Он хмыкнул. Я – нет. У нас обоих имелись дела получше, чем балаболить между собой и слушать мои ламентации по поводу католического попа. Новые идеи проносятся по этажам трейдеров в утренние часы – самое насыщенное время суток. Впрочем, Клифф все-таки выкрутился из своей повседневной мясорубки, чтобы узнать, как я живу-могу.
34
Шива – в иудаизме подразумевает семь дней траура, когда скорбящему вообще не рекомендуется выходить из дома. В буквальном переводе с иврита означает «семь» и не имеет ни малейшего отношения к созвучному индийскому божеству.
– А тебе надо торчать в конторе? – наугад забросил он.

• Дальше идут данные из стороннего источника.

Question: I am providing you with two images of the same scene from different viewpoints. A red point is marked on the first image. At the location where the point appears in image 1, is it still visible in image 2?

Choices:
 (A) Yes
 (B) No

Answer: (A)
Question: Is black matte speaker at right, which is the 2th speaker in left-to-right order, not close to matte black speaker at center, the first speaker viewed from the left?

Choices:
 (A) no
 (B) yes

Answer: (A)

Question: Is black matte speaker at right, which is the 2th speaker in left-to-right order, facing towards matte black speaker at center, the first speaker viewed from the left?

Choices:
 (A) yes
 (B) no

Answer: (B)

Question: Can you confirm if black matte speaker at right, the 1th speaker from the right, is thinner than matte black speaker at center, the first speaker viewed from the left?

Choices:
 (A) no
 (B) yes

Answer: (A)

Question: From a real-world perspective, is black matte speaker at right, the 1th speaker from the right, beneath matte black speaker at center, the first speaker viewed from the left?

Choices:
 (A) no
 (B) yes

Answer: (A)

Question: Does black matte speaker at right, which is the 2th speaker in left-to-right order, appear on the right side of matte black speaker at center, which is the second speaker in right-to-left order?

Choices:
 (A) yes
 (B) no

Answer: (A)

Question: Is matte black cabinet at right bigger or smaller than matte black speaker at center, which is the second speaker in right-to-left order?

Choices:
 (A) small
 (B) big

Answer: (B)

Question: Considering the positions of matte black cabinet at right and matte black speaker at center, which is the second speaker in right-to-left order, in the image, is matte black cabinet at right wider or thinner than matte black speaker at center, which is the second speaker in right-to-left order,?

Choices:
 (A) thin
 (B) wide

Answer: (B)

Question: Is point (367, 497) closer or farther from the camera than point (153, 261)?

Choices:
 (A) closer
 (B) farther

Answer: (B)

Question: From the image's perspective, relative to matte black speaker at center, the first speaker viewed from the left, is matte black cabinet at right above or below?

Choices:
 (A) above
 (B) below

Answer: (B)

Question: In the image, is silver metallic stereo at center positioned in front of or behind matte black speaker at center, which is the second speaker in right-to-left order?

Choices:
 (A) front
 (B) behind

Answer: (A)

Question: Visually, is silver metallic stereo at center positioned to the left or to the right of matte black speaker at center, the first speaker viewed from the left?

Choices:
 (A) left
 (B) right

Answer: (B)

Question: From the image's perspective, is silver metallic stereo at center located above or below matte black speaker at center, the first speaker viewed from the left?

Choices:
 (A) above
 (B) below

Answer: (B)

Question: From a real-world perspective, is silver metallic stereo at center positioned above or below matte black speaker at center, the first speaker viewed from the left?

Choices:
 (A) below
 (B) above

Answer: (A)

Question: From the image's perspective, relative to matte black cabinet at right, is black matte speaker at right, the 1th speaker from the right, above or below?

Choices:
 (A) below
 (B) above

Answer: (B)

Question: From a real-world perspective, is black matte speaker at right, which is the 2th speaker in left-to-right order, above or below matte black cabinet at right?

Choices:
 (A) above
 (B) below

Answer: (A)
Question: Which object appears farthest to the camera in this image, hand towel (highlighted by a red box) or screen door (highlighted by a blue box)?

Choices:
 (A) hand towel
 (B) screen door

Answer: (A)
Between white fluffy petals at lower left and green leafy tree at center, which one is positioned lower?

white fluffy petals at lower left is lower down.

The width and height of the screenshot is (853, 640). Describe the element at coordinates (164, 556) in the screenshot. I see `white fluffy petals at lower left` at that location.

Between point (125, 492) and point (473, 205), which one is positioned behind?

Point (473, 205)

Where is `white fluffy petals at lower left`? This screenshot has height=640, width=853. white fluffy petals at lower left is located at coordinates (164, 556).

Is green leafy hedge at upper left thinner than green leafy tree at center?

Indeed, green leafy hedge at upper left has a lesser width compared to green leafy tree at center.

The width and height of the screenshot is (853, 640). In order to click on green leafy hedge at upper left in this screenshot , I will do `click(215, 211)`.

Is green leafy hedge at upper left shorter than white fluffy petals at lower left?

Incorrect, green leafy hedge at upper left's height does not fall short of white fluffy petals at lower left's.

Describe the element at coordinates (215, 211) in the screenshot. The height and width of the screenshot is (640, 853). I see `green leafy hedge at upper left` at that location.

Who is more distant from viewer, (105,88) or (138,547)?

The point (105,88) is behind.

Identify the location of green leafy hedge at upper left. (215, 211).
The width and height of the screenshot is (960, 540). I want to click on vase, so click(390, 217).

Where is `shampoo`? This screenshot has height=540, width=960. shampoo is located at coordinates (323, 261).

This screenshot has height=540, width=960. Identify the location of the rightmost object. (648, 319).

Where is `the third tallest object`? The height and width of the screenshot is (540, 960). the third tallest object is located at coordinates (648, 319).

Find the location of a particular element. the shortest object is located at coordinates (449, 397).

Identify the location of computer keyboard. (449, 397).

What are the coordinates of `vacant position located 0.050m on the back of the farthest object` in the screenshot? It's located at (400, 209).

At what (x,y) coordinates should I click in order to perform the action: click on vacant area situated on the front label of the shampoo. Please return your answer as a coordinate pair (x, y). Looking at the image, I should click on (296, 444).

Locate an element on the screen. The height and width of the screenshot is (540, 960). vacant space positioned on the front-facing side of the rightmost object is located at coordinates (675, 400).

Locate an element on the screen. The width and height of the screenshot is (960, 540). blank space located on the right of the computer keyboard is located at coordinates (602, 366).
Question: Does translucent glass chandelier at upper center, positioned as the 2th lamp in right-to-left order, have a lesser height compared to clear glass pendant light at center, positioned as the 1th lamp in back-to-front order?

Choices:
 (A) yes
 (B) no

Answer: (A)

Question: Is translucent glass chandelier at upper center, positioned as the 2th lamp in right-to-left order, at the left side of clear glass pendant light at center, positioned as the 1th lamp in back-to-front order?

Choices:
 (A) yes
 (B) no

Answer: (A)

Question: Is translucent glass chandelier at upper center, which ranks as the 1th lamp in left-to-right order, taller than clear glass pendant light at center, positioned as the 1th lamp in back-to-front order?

– Так лучше всего. – Я понял, что подразумевал Клифф. Как хороший друг, он почуял: что-то не в порядке. – Поверь.
– Что-то не так?
– А что, заметно?
– Ага.
– Только что звонили из «Нью-Йорк пост». Собирают материал для статьи о Чарли Келемене.
– И что ты им сказал?
– Ничего. Я просто нажал на кнопку, перебросив их на наш PR-отдел.
– Отличный ответ, – одобрил он. – Но ты же знаешь, что звонки прессы – лишь вопрос времени.
– Ага, мне ли не знать.
– Ты уже говорил с полицией? – не унимался Халек.
– В среду ночью мне позвонил детектив по имени Майкл Фитцсиммонс. Я оставил ему сообщение вчера поздно вечером.
– Рад видеть, что ты умеешь быстро реагировать, – шутливо упрекнул он.
– Полиция Нью-Йорка. – Я помолчал. – Мужик на сто миллионов долларов. – Я помолчал. – Потом звонишь ты.
Ну, графиком, расписанным до секунды, это не назовешь. Времени позвонить Фитцсиммонсу было выше крыши. Реальность: после похорон я был не в состоянии толковать о Чарли с кем бы то ни было.
– Готов спорить, у полиции Нью-Йорка для тебя заготовлен список вопросов в милю длиной.
– А чего говорить? Гвоздем программы был Чарли. Тот, кто привязал тележку к его ноге, – псих гребаный.
– Может, ты знаешь этого психа гребаного.
– Сомневаюсь. Друзья Чарли обожали.
– А кто-то – нет.
– Скажи мне, что думаешь о рынке, – сказал я, переключаясь в рабочий режим, чтобы избежать непоколебимой логики Клиффа.
– Цены на нефть пугают хедж-фонды, – ответил он. – Хеджи убеждены, что Доу откорректируется на десять процентов, и просят мой отдел пнуть короткие позиции.